Psychological Therapies for Culturally Diverse Populations
Barkham, M. & Lambert, M.J. (2021). The efficacy and effectiveness of psychological therapies. In Barkham, W. Lutz, and L.G. Castonguay (Eds.) Bergin and Garfield’s Handbook of Psychotherapy and Behavior Change (7th ed.). Wiley. Chapter 5.
Psychological therapies are culturally bound practices with certain values built into them. For example, common therapies prize independence in patients and rapport in the therapeutic relationship. However, some cultures may value community rather than independence, and respect rather than rapport. In this part of the chapter, Barkham and Lambert ask: what is the effect of a conventional psychotherapy that is based on the values of a dominant culture when applied to a different ethnic or racial group? In one small meta-analysis of 9 and 16 studies, culturally adapted interventions were significantly more effective than unadapted interventions g = 0.52 (95% CI [0.15, 0.90]) and resulted in close to 5 times greater odds of remission. Adaptation usually refers to incorporating some cultural practices into the therapy, adapting the language of the therapist, or providing a therapist who is from the same culture as the patient. Similarly, there is research on the effects of a multicultural competency and multicultural orientation of the therapist. These competencies refer to therapists who learn about a patient’s culture, use culturally relevant treatment strategies, and are aware of their own assumptions and biases regarding the patient’s culture. A meta-analysis of 18 studies reviewed the impact of a therapist’s multicultural competence on various aspect of therapy. Therapist multicultural competence accounted for 37% of the working alliance, 52% of patient satisfaction, 38% of a patient’s perception of therapist competence, and 34% of depth of the session. However, therapist multicultural competence accounted for only 8% of patient outcomes. More recently, some authors have discussed the importance of multicultural orientation, which refers to a therapist’s cultural humility as an attitude towards the patient’s culture, a therapist’s willingness to explore the patient’s racial and cultural identities, and the therapist’s comfort with cultural diversity.
Practice Implications
The research on the impact of psychotherapy on diverse patient populations is still rather small, but some practice implications can be gleaned.
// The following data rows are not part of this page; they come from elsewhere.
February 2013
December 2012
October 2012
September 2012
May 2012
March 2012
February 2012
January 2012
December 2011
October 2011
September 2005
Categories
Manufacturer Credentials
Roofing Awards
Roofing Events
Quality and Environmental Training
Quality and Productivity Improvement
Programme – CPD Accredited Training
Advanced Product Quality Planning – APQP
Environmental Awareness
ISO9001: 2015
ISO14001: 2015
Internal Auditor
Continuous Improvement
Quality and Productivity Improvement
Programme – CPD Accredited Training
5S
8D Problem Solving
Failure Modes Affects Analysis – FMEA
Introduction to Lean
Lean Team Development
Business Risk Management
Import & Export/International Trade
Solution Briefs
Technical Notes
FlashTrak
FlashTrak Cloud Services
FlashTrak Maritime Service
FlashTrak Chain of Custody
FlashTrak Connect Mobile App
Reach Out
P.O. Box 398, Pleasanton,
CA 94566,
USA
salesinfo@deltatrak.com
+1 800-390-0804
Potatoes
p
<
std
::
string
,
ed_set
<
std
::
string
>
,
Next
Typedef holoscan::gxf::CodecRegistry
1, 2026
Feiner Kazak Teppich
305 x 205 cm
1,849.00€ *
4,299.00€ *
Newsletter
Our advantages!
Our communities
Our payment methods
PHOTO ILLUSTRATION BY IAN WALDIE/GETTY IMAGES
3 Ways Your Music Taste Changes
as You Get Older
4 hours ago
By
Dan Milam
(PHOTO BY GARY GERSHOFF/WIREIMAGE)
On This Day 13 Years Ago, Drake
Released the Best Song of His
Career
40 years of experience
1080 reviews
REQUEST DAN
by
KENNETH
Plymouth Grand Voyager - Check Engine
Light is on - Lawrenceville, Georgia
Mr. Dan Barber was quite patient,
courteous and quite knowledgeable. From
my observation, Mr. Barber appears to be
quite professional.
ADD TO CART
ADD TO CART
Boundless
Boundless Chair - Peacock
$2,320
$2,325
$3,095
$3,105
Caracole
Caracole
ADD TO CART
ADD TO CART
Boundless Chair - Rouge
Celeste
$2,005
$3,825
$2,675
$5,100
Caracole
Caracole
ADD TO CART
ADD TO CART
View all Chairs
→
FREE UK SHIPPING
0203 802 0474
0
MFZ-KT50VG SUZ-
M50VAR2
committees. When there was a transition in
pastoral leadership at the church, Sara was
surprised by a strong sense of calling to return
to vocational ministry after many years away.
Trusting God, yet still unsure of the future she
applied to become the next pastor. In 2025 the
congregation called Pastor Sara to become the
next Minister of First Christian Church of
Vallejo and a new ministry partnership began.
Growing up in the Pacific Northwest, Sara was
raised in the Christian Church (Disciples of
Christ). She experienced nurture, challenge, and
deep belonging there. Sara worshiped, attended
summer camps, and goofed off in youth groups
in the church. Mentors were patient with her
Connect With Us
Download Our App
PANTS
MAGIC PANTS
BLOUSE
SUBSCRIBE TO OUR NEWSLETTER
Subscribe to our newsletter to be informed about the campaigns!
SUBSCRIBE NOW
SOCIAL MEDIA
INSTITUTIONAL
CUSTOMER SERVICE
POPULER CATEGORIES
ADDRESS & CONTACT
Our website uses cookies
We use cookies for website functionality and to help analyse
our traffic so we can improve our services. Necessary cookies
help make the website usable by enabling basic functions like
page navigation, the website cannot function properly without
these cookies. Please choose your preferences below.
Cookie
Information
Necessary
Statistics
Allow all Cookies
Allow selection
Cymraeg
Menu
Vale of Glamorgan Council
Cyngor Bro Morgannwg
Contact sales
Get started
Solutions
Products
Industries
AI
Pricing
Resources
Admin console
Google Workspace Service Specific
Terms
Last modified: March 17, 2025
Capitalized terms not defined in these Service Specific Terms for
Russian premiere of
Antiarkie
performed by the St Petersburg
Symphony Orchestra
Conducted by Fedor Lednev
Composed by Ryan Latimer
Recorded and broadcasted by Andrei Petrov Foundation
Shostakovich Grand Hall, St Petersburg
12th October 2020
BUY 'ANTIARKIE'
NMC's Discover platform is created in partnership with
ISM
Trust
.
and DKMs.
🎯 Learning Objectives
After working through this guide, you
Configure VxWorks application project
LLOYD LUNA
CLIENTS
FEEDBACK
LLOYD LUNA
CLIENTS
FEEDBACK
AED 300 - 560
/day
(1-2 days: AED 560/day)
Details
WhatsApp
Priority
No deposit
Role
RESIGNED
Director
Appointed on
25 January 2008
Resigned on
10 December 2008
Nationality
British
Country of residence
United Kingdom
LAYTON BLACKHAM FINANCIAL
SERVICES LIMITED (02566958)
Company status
Adapting therapies to the patient’s culture and identity likely will improve patient mental health outcomes. The adaptation might include incorporating cultural practices, metaphors, and values into the therapy, and providing therapy in the language of the patient, or finding a therapist from the same cultural background as the patient. Similarly, there is evidence that therapists who are multiculturally competent (learn about the patient’s culture and checks their own biases) can provide a deeper therapeutic experience for their patients. Emerging research on therapist multicultural orientation suggests that a therapist’s cultural humility, willingness to engage in cultural conversations, and comfort with diverse cultures may lead to better experiences of therapy for their patients.